La bonne maman Vermeulen triomphait sur son fauteuil : elle sut noyer les rancunes de son gendre et de sa fille dans la générosité de ses paroles et de ses dons. Du reste, Hermance intéressa vivement M. et Mme Dujardin qui ne s’attendaient pas à tant de piquante franchise et de grâce chez une petite roturière. Elle étonna beaucoup aussi Mlle Adrienne : celle-ci, venue dans le ferme propos de la traiter de haut en bas, de l’accabler d’impertinences, subit malgré elle l’ascendant de cette jeune fille pleine de naturel et s’en retourna à la fois dépitée et songeuse, partagée entre l’envie de détester une belle-sœur si aimable et le désir de gagner son amitié.

Le mariage de M. Pierre Dujardin avec Mlle Hermance Platbrood fut célébré à la date convenue, par une belle matinée d’octobre douce et blonde.
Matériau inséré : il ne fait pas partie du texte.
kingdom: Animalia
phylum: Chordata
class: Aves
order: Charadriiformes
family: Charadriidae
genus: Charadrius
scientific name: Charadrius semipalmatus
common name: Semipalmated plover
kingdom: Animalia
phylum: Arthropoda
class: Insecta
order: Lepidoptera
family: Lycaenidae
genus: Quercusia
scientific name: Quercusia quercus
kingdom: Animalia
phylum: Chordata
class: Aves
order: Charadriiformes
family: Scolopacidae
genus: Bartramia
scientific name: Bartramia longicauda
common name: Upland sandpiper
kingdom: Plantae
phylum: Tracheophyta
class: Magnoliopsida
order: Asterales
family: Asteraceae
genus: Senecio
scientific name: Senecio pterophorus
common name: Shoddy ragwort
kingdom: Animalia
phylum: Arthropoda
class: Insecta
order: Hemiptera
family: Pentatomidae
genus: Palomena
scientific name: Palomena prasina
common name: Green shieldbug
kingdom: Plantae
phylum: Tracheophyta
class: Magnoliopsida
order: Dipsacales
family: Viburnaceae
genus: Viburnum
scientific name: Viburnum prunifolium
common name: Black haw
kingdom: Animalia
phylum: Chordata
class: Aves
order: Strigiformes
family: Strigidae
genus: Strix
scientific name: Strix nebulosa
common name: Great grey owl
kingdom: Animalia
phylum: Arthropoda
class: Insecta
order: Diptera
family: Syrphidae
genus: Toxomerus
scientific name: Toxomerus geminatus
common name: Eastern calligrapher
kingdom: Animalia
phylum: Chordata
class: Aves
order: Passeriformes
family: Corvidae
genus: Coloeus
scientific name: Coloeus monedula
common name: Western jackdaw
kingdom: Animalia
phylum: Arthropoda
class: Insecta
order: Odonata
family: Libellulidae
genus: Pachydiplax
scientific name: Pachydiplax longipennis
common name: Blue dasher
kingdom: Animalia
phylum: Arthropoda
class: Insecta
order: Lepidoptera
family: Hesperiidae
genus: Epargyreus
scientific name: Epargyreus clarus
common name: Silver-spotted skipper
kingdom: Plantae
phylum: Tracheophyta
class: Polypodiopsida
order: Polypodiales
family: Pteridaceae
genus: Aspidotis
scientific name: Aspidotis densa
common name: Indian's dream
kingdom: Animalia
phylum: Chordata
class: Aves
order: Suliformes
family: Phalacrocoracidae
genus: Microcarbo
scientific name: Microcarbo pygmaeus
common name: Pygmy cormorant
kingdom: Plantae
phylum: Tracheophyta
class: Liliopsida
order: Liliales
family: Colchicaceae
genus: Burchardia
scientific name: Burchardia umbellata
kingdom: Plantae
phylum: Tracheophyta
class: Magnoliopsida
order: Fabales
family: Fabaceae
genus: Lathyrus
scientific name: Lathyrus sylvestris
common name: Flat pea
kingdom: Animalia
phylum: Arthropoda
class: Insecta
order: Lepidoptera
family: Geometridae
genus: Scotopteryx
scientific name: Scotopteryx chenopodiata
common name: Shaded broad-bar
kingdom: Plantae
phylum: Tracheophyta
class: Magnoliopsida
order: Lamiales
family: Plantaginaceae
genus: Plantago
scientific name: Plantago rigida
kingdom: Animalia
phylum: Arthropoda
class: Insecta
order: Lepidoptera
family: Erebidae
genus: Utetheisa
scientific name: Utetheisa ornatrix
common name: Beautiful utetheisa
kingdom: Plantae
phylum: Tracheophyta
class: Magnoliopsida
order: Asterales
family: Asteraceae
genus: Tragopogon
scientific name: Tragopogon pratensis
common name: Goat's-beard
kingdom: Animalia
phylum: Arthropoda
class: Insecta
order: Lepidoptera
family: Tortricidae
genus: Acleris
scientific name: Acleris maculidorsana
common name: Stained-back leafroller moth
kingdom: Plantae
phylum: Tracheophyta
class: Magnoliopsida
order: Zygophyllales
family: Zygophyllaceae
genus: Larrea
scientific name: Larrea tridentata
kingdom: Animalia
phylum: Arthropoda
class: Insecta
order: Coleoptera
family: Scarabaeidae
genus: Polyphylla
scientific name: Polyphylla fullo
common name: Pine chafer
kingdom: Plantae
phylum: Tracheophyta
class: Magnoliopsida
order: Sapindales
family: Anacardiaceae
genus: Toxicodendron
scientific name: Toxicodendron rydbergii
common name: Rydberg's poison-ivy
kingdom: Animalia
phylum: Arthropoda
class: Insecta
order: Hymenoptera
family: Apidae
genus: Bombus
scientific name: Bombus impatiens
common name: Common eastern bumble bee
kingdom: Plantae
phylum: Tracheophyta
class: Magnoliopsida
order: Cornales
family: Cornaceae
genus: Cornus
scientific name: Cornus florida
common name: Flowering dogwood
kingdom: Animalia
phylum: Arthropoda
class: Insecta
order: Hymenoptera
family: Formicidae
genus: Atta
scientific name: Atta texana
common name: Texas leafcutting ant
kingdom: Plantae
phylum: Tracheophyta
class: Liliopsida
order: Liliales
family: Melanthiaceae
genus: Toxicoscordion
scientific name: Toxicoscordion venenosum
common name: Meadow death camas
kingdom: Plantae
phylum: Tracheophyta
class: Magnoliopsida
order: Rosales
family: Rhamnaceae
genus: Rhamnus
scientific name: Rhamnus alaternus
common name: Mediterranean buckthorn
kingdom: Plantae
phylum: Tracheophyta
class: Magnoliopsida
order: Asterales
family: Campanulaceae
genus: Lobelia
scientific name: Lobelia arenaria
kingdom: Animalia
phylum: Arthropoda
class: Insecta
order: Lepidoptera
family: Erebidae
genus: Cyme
Cet événement mémorable avait assemblé tout le bas de la ville sur la place Sainte-Catherine. Et le populaire, heureux de ce gala qui marquait une nouvelle étape dans la voie d’alliance des petits Kaekebroeck avec la haute bourgeoisie bruxelloise, acclama cordialement les gentils mariés quand ils apparurent sur le perron de l’église, souriants et ravis, éclairés par le double rayon du soleil et de la jeunesse.